I know that anyone who has ever been in a position where they feel their life threatened can become quite vulnerable and afraid. When you get sick like this and it lasts for this long it takes a toll on mind, body and spirit. Everything comes into question. You even wonder what you are paying for especially after dialysis when you’re wracked with pain and no one can really help you. The pain is where no one can reach so you bare it. Week after week, two times a week, year after year waiting for the light at the end of the tunnel. You see friends from your center give up and pass on and you cant help but wonder will I be next cause I’m tired and this hurts.
About two months ago I had the greatest fear I have ever experienced. I woke up with half of my face numb. When I looked in the mirror I noticed the right side of my face would not function. Immediately I thought I had suffered a stroke in my sleep. Along with the pain behind my right ear I was sure my days were numbered if I didn’t get to the hospital quick. I am a functioning panicked person though so with tears in my eyes I wrote a letter to my children in case I didn’t make it out. I stated every reason why I love them as much as I do as a whole and individually. I told them what to keep after I was gone. I told them it was ok to mourn but not forever and to take care of each other and remain close. I still have this letter because by the grace of the universe I am still here, fighting.
At the hospital I was grateful to learn that what I had contracted was called Bell’s palsy caused by limes disease which I didn’t even know I had.
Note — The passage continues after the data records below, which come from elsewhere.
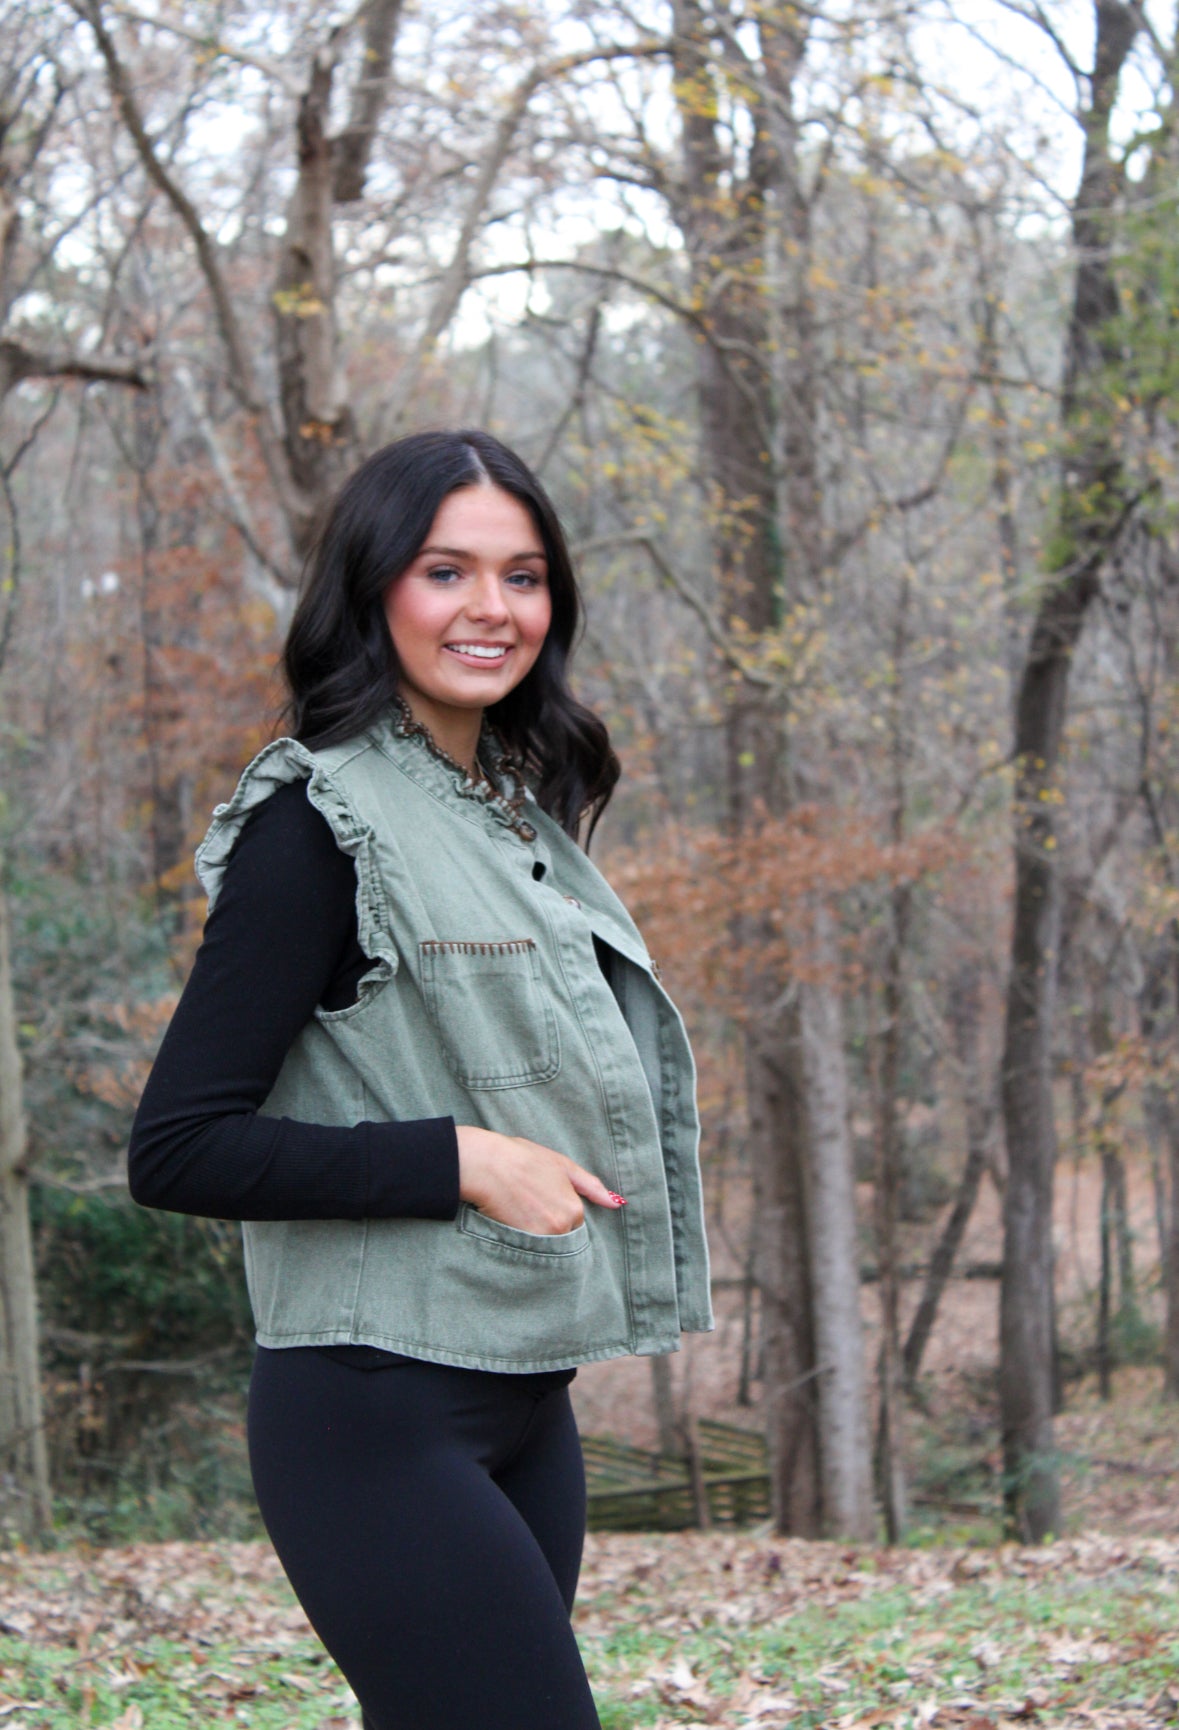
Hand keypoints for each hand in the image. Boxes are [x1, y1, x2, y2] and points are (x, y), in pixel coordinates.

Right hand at [456, 1126, 623, 1234]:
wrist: (485, 1163)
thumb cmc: (521, 1158)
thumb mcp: (561, 1165)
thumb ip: (591, 1186)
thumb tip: (618, 1204)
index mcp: (574, 1208)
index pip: (573, 1224)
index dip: (557, 1211)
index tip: (541, 1200)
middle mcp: (562, 1226)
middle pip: (560, 1236)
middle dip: (549, 1225)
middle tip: (529, 1206)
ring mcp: (541, 1237)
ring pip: (545, 1244)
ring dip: (535, 1235)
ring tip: (518, 1211)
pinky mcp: (520, 1244)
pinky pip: (528, 1250)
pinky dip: (521, 1240)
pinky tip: (509, 1220)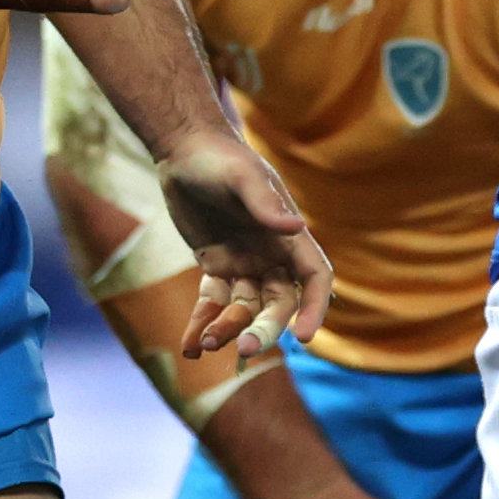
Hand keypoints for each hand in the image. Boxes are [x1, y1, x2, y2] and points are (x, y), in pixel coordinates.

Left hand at [157, 128, 331, 353]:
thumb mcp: (243, 176)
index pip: (315, 278)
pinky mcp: (215, 267)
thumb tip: (295, 226)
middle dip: (265, 327)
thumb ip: (266, 203)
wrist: (183, 150)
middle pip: (278, 303)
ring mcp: (244, 264)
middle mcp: (272, 255)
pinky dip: (202, 324)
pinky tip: (190, 347)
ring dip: (227, 328)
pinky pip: (212, 303)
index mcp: (289, 236)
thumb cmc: (220, 158)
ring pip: (244, 308)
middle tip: (245, 348)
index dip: (314, 307)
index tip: (304, 335)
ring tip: (205, 344)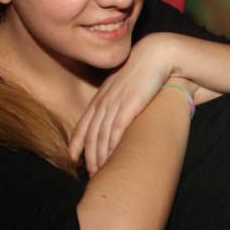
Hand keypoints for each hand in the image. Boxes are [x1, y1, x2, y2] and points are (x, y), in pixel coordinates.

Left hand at [71, 34, 178, 173]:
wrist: (157, 55)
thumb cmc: (145, 71)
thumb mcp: (126, 85)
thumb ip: (119, 99)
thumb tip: (121, 113)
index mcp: (101, 96)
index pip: (83, 123)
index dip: (76, 142)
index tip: (73, 157)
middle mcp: (104, 101)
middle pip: (90, 134)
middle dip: (88, 156)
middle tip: (90, 174)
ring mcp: (115, 103)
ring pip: (100, 136)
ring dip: (99, 157)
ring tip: (101, 172)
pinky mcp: (129, 106)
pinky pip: (115, 132)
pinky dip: (111, 148)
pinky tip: (112, 160)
Sometimes you don’t get a bullseye or an itch where you’re bitten. This was the reason for my numb face. I had never been so happy to hear anything in my life. This was surmountable. I could get through this and be ok but it had also changed me. I had gained a new perspective and things began to change in me and in my life. The insurance I had fought for to make my transplant possible finally came through after almost three years. I now have the possibility for a normal life that won’t be wasted once I have it. You can bet on that! I often tell my doctor that once I receive a transplant they will be able to give it to someone else when I die an old old lady because that’s how well I will care for it. I will not squander the gift I will be given and I will be grateful every day for it.
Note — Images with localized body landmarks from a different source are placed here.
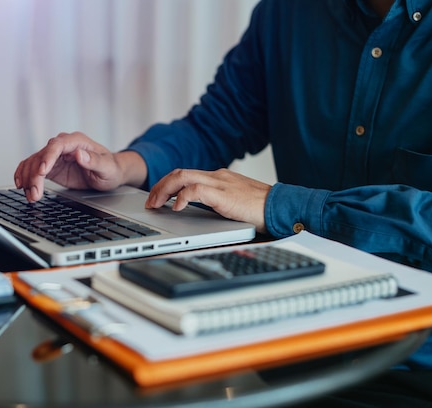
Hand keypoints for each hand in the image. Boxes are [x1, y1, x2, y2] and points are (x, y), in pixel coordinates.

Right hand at [14, 132, 145, 201]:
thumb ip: (94, 160)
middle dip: (35, 175)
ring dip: (28, 179)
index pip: (57, 145)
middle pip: (42, 156)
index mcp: (77, 141)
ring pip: (33, 163)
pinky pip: (32, 168)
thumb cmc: (110, 168)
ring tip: (31, 196)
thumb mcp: (107, 167)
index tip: (42, 171)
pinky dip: (24, 175)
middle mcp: (63, 146)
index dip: (48, 157)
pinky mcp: (51, 166)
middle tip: (35, 193)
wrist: (110, 173)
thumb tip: (80, 154)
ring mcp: (55, 156)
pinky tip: (21, 185)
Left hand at [145, 168, 270, 232]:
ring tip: (156, 204)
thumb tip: (198, 210)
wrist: (281, 206)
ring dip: (164, 190)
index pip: (186, 174)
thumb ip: (217, 201)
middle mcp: (217, 176)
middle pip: (179, 173)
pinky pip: (195, 190)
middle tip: (150, 202)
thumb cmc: (261, 208)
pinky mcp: (223, 194)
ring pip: (182, 177)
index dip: (168, 184)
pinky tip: (177, 208)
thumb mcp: (234, 202)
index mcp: (219, 177)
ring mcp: (220, 183)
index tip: (158, 197)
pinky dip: (182, 197)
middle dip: (160, 186)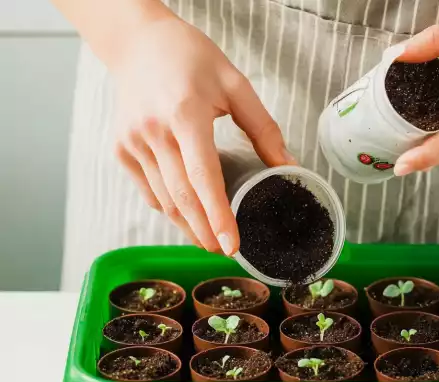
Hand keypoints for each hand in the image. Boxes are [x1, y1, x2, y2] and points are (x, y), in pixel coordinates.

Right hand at [113, 17, 294, 253]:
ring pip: (163, 200)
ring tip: (210, 239)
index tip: (231, 245)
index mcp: (185, 114)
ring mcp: (133, 143)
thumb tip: (287, 165)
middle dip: (204, 232)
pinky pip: (149, 190)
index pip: (203, 177)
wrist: (138, 43)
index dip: (218, 215)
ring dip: (188, 225)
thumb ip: (263, 127)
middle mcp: (154, 132)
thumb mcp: (235, 84)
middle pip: (182, 198)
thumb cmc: (190, 58)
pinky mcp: (122, 149)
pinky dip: (169, 208)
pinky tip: (187, 218)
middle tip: (225, 251)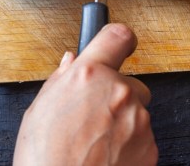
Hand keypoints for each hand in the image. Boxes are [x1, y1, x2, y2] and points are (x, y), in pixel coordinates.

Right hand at [14, 24, 157, 165]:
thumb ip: (61, 79)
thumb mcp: (39, 109)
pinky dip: (129, 145)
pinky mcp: (150, 146)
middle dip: (116, 95)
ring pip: (137, 112)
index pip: (118, 36)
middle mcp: (119, 92)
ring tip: (94, 143)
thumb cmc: (44, 157)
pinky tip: (105, 156)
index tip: (120, 43)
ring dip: (122, 122)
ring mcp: (138, 120)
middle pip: (130, 82)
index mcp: (90, 75)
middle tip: (92, 116)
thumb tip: (71, 62)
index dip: (119, 39)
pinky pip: (143, 137)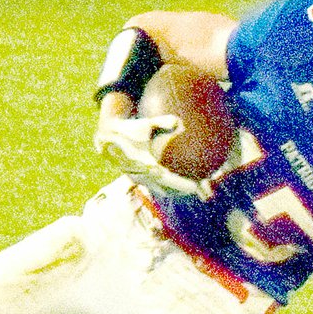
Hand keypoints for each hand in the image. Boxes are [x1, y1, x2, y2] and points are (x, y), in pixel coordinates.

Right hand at [95, 116, 212, 199]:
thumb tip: (177, 121)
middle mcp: (142, 175)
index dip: (182, 184)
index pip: (167, 179)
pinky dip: (169, 190)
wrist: (109, 138)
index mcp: (145, 164)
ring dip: (178, 193)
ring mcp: (139, 179)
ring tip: (196, 191)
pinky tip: (182, 188)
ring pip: (163, 192)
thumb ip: (162, 122)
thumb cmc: (130, 129)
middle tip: (203, 192)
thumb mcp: (145, 123)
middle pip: (168, 190)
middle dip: (185, 192)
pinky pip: (157, 189)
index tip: (197, 186)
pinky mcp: (138, 180)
Today I am still in the fight but with new armor and I will win this fight. I have dialysis today but it’s no longer a death sentence for me, now I see it as a stepping stone to recovery. A way to keep me healthy while I wait for my deliverance. This illness has taught me just how strong I can be under difficult circumstances. Nothing will ever seem too difficult for me again. If this is to be my trial I will stand and face it. After all I can finally see the light at the end of the tunnel and I will walk every step until I’m free.